It's not often that I'm truly impressed by a pundit on cable news, but it looks like I should start watching Rachel Maddow more. Even people with whom I generally agree and are often eloquent (read: Keith Olbermann) bloviate a bit too much for my taste, but there's something about the way Maddow eviscerates this guy without once raising her voice or yelling over her guest that's truly amazing to watch. Glenzilla says it best:


(1) Rachel had obviously done a substantial amount of work prior to the interview, having even read the guest's books and being able to refer to various parts of them quickly [...] .

(2) Rachel, despite being unfailingly civil and polite, was obviously indifferent to whether the guest liked her. She bombarded him with questions that made him extremely uncomfortable and which conclusively proved that he was simply lying. Media stars who host political interview programs would never subject powerful people to treatment like that for fear of losing access and/or their standing in the Beltway world.

(3) Rather than treat the guest and his claims as entitled to respect and deference, Rachel explicitly pointed out when he was lying, and even more important, demanded that he accept responsibility for his conduct [...] .

Greenwald, of course, has much, much more to say--his posts are, as often as not, tome-like. But, in many ways, Maddow is Greenwald with some of the wrinkles ironed out. While it's quite true that Maddow is "indifferent to whether the guest liked her," Greenwald tends to use language a bit more loaded than Maddow.

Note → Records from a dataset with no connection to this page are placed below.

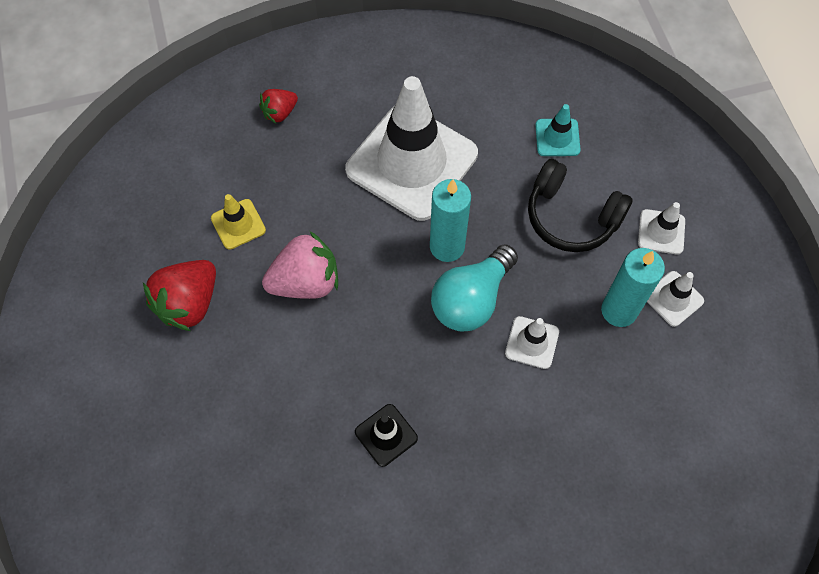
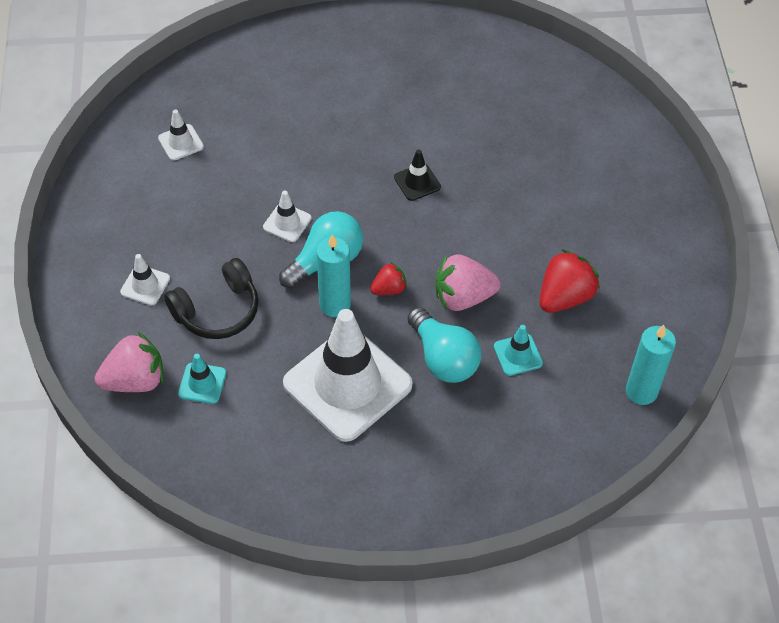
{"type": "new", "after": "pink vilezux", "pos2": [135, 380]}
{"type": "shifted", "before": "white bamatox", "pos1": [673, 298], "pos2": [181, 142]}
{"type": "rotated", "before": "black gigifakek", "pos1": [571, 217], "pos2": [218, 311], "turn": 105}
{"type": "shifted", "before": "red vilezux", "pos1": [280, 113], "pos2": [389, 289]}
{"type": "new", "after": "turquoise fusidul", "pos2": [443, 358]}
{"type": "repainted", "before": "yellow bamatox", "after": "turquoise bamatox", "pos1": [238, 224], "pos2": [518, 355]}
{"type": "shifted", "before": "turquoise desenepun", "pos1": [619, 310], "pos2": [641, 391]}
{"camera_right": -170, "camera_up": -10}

Can you imagine how much better those obnoxious "watch pundits yell at each other" shows would be if the pundits in question actually talked about the issues, you know, intelligibly (and, more importantly, intelligently).


As Greenwald says:


Just imagine how much better things could be if our political leaders were routinely subjected to the kind of surgically probing, lie-exposing interrogation which Rachel imposed on her homosexual-converter guest. But the reasons they almost never are speak volumes about our media stars and their true function.